How to Interpret Coefficients

The regression coefficient represents the expected change in the dependent variable for a one-unit increase in an independent variable, assuming all other variables remain constant.

A positive coefficient indicates that the outcome increases as the predictor increases. A negative coefficient indicates that the outcome decreases.

For example, if study hours have a coefficient of 2.5, this means each additional hour of study is associated with an average increase of 2.5 units in the exam score, holding all other variables constant.

This interpretation is associative and does not imply causation unless supported by a strong research design.

P-Values and Statistical Significance

A p-value tests whether the observed relationship could reasonably occur by chance under the assumption that there is no true relationship in the population.

If the p-value is less than 0.05, the result is commonly considered statistically significant.

However, statistical significance does not indicate the magnitude or practical importance of the effect. It only indicates whether there is sufficient evidence to reject the null hypothesis.

A correct interpretation considers both statistical significance and practical relevance.

R² (Coefficient of Determination)

R² measures the proportion of variation in the dependent variable that is explained by the independent variables in the model.

For example, an R² of 0.60 means that 60% of the variation in the outcome is explained by the predictors included in the model.

Interpretation depends on context. In fields such as social sciences, lower R² values can still be meaningful because human behavior is influenced by many unobserved factors.

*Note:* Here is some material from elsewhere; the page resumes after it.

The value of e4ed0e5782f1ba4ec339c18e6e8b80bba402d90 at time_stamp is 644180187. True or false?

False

R² should not be used alone to judge model quality.

Adjusted R²

Adjusted R² adjusts R² by accounting for the number of predictors in the model.

It increases only when added variables improve the model beyond what would be expected by chance. It decreases when irrelevant variables are included.

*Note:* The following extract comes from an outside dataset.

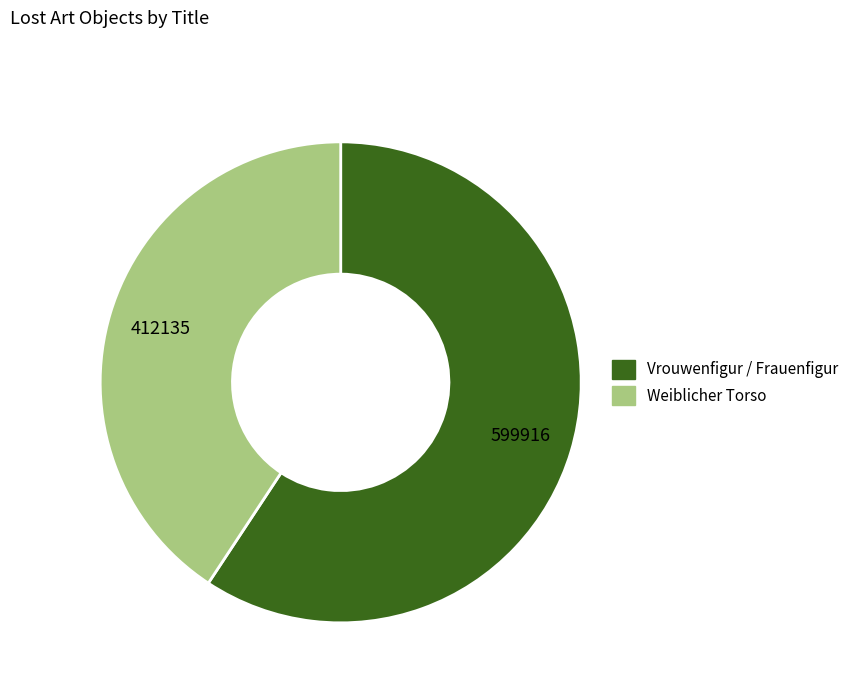

What is the smallest slice in the pie chart?

Weiblicher Torso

For this reason, Adjusted R² is more reliable when comparing models with different numbers of predictors.

ANOVA in Regression

The ANOVA table tests whether the regression model as a whole is statistically significant.

If the p-value of the F-test is less than 0.05, the model is considered statistically significant.

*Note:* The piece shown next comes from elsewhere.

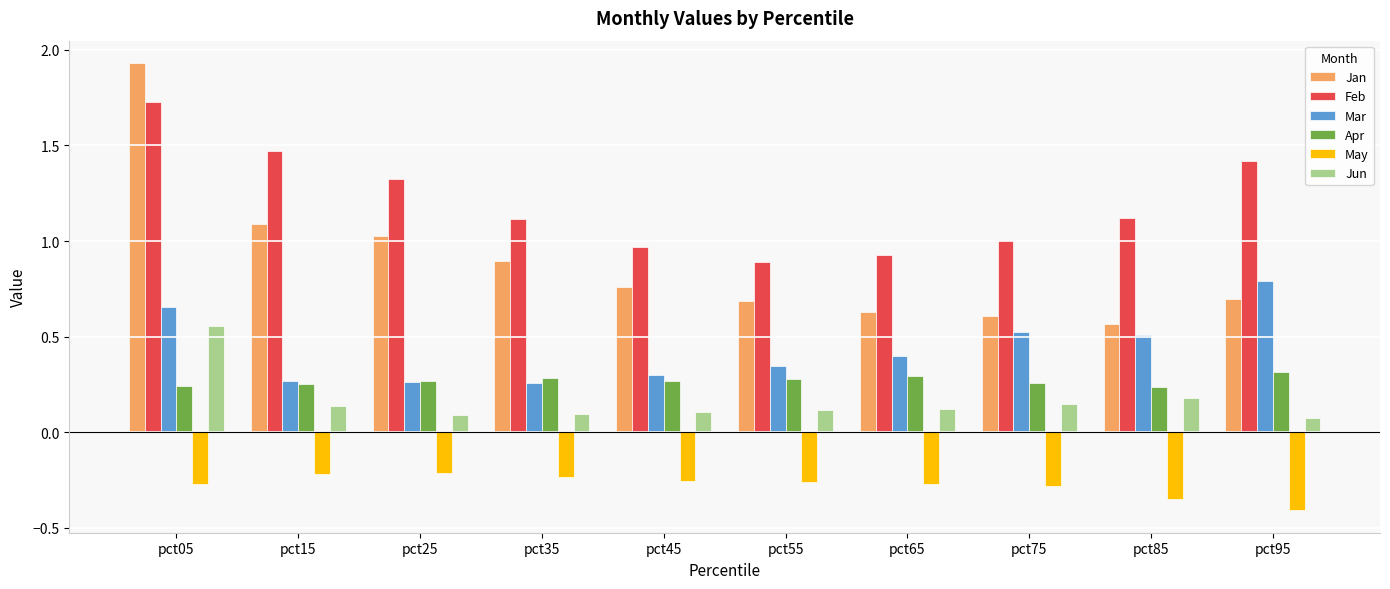

Count the Mar values in the range 0 to 1.

10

This result confirms that the model has explanatory power, but it does not show which variables are significant. That information is found in the coefficients table.

Example Interpretation

Consider a regression model predicting exam performance using study hours and attendance.

The results show that study hours have a positive and statistically significant effect, while attendance has a positive but not statistically significant effect. The model has an R² of 0.65.

This means study hours are a reliable predictor of exam performance in this dataset. Attendance shows a positive relationship, but there is not enough statistical evidence to confirm an independent effect when controlling for study hours.

The model explains 65% of the variation in exam performance, which indicates strong explanatory power for this context.

Common Mistakes in Interpretation

A common mistake is treating statistical significance as evidence of practical importance. Another is assuming regression results imply causation without appropriate research design.

Some also over-rely on R² without considering theoretical justification, variable selection, or model assumptions.

Correct interpretation always requires context, not just numerical output.

How Experts Interpret Regression Results

Experienced analysts interpret regression output as a system of relationships rather than isolated numbers.

They evaluate whether the direction of effects aligns with theory, whether effect sizes are meaningful, whether variables overlap conceptually, and whether the model structure reflects the real-world process being studied.

This ensures that statistical output is translated into meaningful and defensible conclusions.

Conclusion

Interpreting regression results is not about memorizing definitions or reading tables mechanically.

It is about understanding relationships between variables in context, evaluating statistical evidence correctly, and drawing meaningful conclusions.

Once these principles are applied, regression becomes a powerful tool for explanation and decision-making rather than just a statistical procedure.